Tuesday, October 24, 2006

Capital Punishment

I read this interesting article by Barkha Dutt recently where she makes a case for capital punishment. Personally, I find death sentence regressive as well as morally wrong. But some of the arguments in the article are pretty compelling:

"...we empowered our State to go to war and kill if needed. Not just do we sanction it; we make heroes of the men who bring home the body bags of enemy soldiers. We believe territorial integrity is worthy enough to both die and kill for. Why would we respond differently to a terrorist who declares war directly on our people?..."


Suveer said...

Technically speaking, you're right. Capital punishment is morally wrong. Morally, that is.
From an Ethical perspective though, it can be totally justified.

Morals & Ethics, what's the difference? Morals are universal laws. There are very few.
Ethics are contextual. It's the rules we people make amongst ourselves that state how we ought to treat each other. Some of them we formalise and turn into law. Hence, as many contexts, those many ethics.

Simple analogy. There is nothing immoral about nudity as such. But, it is unethical in certain contexts (Juhu beach, Mumbai) and perfectly fine under others (Mykonos, Greece).

Problems arise when of course dealing with Justice for heinous crimes. Many a times, in these 'contexts', the 'ethics' justifies and thereby gives us public sanction to go ahead with an 'immoral' (or regressive) act.

After all, only humans are blessed/cursed with the capacity to see the bigger picture, right?
Until we ALL actually do see the bigger picture, we lay confused, undecided between morals and ethics.

My $0.02's worth.

Radha said...

Suveer, you king of semantics! You were born to be an MBA!!!

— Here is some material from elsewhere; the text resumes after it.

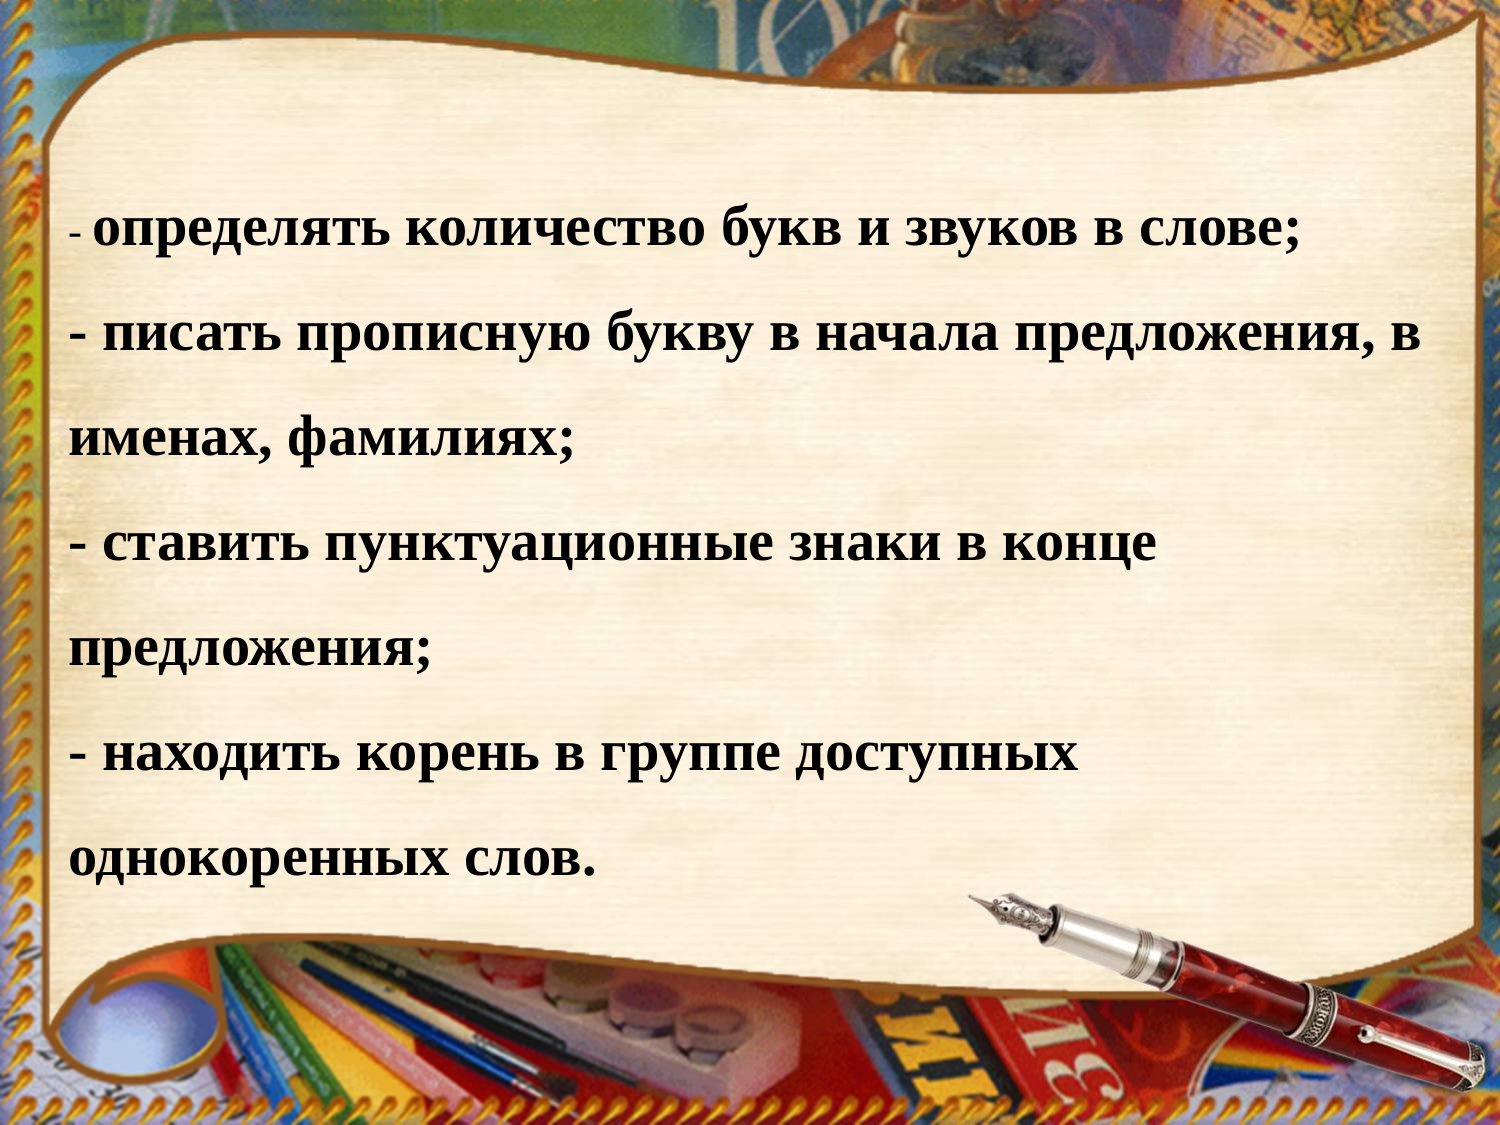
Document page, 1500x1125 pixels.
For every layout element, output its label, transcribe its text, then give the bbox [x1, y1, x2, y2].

Anyway from whatever I could decipher from that maze of words u've written, I disagree on all counts. Ethics are absolute and not dependent on context or social norms. Going nude on Juhu beach is peculiar & stupid but not unethical by any stretch of imagination.

I believe a judge in the courtroom does not have the right to kill another man, even a criminal, irrespective of the context. It just is wrong.

clickable said...
This comment has been removed by a blog administrator.
Radha said...

Thanks...but I somehow couldnt get the article you're refering to...

clickable said...

See if this works:

Radha said...

Thanks for the link!
That was an interesting read!

M said...

There is nothing wrong in executing a murderer or rapist who could be a danger to the society if he or she is left free.

Radha said...

While I agree that it is in the interest of the society to keep any person deemed dangerous to society behind bars, I dont agree that we as the society have the right to decide whether that man should live or die. Killing a man is the most animal solution to any social problem, we are more civilised than that!

Prometheus said...

Prometheus feels banning capital punishment would be like bandaging a snake bite, if you can imagine one. Yes, the wound does need a bandage, but after the venom has been removed.

The very act of killing another being, for whatever purposes, is the venom that needs to be drawn out of our genes.

Till such time, the capital punishment is an effective deterrent and an ergonomic option. At the present rate of crime, humans would need to colonize the moon and make it a penal colony housing criminals.

This incident underscores the point: There was this rapist/killer in the UK who was recently freed. He raped and killed another teenager on the very day of his release.

Radha said...

Hello Prometheus,

Statistics prove that capital punishment does not deter crime rate any more than life imprisonment. EU countries that have abolished death sentences have found that the crime rates continued to be the same.

Mel said...

he just attacked parliamant. a lot of people get away with a lot more. He wouldn't do it if there was no call to. Atleast he didn't bomb a train and kill innocents. Atleast he had the balls to strike where it really mattered. Don't hang him.